● Given exercise
In the forum thread below about stripping non-ASCII characters in PHP, what does the :^print: class look for?

● Quoted passage
76

I'm getting strange characters when pulling data from a website:

Â

How can I remove anything that isn't a non-extended ASCII character?


A more appropriate question can be found here: PHP - replace all non-alphanumeric chars for all languages supported

9
  • 1
    What do you mean when you say non-ascii, Â is an ascii character (#194) Commented Jan 8, 2012 at 22:30
  • 1
    oh. well, I mean things like letters and characters such as $(#*@. I don't know how to explain it other than I only want characters you'd be able to type on your keyboard. Commented Jan 8, 2012 at 22:32
  • 2
    Could you define what are normal characters? Commented Jan 8, 2012 at 22:34
  • 9
    I can type "あいうえお" on my keyboard... Maybe you just have an encoding problem and should interpret the text in the right encoding instead of removing things? Commented Jan 8, 2012 at 22:52
  • 2
    @DrewGalbraith #194 is not ASCII, ASCII only goes to #127 Commented Sep 8, 2019 at 22:34

9 Answers 9

128

A regex replace would be the best option. Using $str as an example string and matching it using :print:, which is a POSIX Character Class:

$str = 'aAÂ';
$str = preg_replace('/[[:^print:]]/', '', $str); // should be aA

What :print: does is look for all printable characters. The reverse, :^print:, looks for all non-printable characters. Any characters that are not part of the current character set will be removed.

● Material provided
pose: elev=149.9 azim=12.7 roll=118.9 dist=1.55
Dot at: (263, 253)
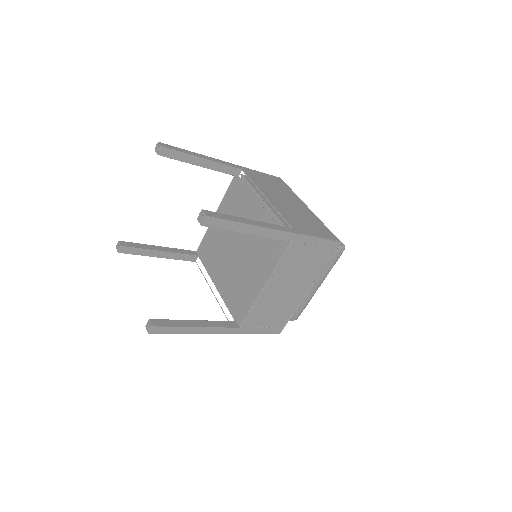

● Solution
All non-printable characters.